* Alıştırma 1 *
Dağlarca yazısına göre şairin ilk eseri hangi gazetede yayımlanmıştır?
* Alıştırma 2 *
Dağlarca yazısındaki "Babamın karikatürleri ilk" ifadesinden "Adana’da doğmuştur diyebiliriz." ifadesine kadar uzanan bölümü hiçbir değişiklik yapmadan yeniden yazın.
* Alıştırma 3 *
Lütfen Dağlarca yazısını son cümlesinden sonra devam ettirin.

* Okuma parçası *
____________________
ADANA’DAN YÜKSELEN LİRİK BİR SES; FAZIL HÜSNÜ DAĞLARCA

“Ne korkuyorsun

Uyanıp geceleri

Ölüm yaşayacağını yok edebilir

Yaşadığını değil” 

 

Türkiye’nin en önemli karikatüristlerinden Turhan Selçuk’un kızı Aslı bir gün bana şunu söylemişti; “Eğer bir sanatçıdan bahsediyorsak, doğum tarihini eserinin ilk yayınlandığı tarih olarak kabul etmeliyiz. Doğum yeri de eserin yayınlandığı yer olmalı.

Babamın karikatürleri ilk kez Adana’da yayınlandığına göre, Turan Selçuk Adanalı’dır.

”Aslı Selçuk’un ifade ettiği gibi; sanatı nedeniyle önemli olan birinden bahsediyorsak, ilk üretiminin bir doğum olduğunu da kabul etmeliyiz. Böyle düşünürsek eğer, Türk Şiirinin büyük ismi Fazıl Hüsnü Dağlarca da Adana’da doğmuştur diyebiliriz.

Çünkü Fazıl Hüsnü Dağlarca’nın ilk eseri 1927 yılında, bir ortaokul öğrencisiyken, Kurtuluş Savaşı Kahramanı Ahmet Remzi Yüreğir’in çıkarttığı Yeni Adana Gazetesi’nde yayınlanmıştır.

 

“Sessizdi yeryüzü

Yeryüzünde biricik Akdeniz vardı

Akdenizde

Yalnız ikimiz.

Beni seviyor musun dedim,

Yumdu gözlerini uzaklığa,

Tam sorulacak an, diye gülümsedi,

Tam sorulacak yer.”

 

TARSUS-ADANA- KOZAN ÜÇGENİF.H.Dalarca


Tabiî ki üstadın Adanalılığı da sadece bu kadar değil. 1924 yılında İstanbul’da doğmasına rağmen, ilkokul çağına geldiğinden ta ki Askerî Lise'ye gidene kadar, Tarsus-Adana-Kozan üçgeni içerisinde, Çukurova’nın doğurgan ruhundan beslenerek yetişmiştir.
____________________
* Verilen bilgiler *

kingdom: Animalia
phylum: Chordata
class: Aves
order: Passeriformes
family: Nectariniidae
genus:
____________________
* Alıştırma sonucu 1 *
Ahmet Remzi Yüreğir'in çıkardığı Yeni Adana Gazetesi'nde.

* Alıştırma sonucu 2 *
Babamın karikatürleri ilk kez Adana’da yayınlandığına göre, Turan Selçuk Adanalı’dır.

”Aslı Selçuk’un ifade ettiği gibi; sanatı nedeniyle önemli olan birinden bahsediyorsak, ilk üretiminin bir doğum olduğunu da kabul etmeliyiz. Böyle düşünürsek eğer, Türk Şiirinin büyük ismi Fazıl Hüsnü Dağlarca da Adana’da doğmuştur diyebiliriz.

* Alıştırma sonucu 3 *
Fazıl Hüsnü’nün, Hüsnü’sü bir süvari subayı olan babasının, Hasan Hüsnü’sünden gelir. Sanata düşkün bir ailenin içinde yetişmiştir. 3 abladan sonra kazan dibi bir erkek olarak doğan Küçük Fazıl, bu aile içinde piyano eşliğinde şiir dinleyerek büyümüş, bazen de şiirler keman sesine eşlik etmiştir. Çünkü ablasının biri iyi bir piyanist, diğeri ise iyi bir kemancı...

Piyano çalan ablası Tiraje, Türkiye’nin hâlâ çıkan en eski gazetesi Yeni Adana’nın sahibi, Atatürk’ün yakın arkadaşı, Ahmet Remzi Yüreğir ile evlidir. Bu yüzden Fazıl Hüsnü de bu gazetelerde yazılarını yayınlayabilmiştir.
 

“Sen korkutursun

Küçücük kuşları

Bahçelerde sabahtan akşama dek      

Ama gelince kocaman gökler geceleyin

Üstüne doğru

Senin korktuğunu duyarım.”


OTUZBİN ŞİİR


Adana Tepebağ Ortaokulu’ndan sonra Kuleli Askeri Lisesi’ne giden üstadın ilk kitabı da Harbiye’den mezun olduğu gün yani 30 Ağustos 1935 de yayınlanır. “Havaya Çizilen Dünya” isimli bu kitaptaki metaforlar, simgeci ve sezgici ögeler çok büyük bir şairin doğduğunun işaretidir.

Arkasından 30.000 yanlış anlamadınız, otuzbin şiir, yüzün üzerinde kitap gelir.

 

“Bu eller miydi masallar arasından

Rüyalara uzattığım bu eller miydi.

Arzu dolu, yaşamak dolu,

Bu eller miydi resimleri tutarken uyuyan.”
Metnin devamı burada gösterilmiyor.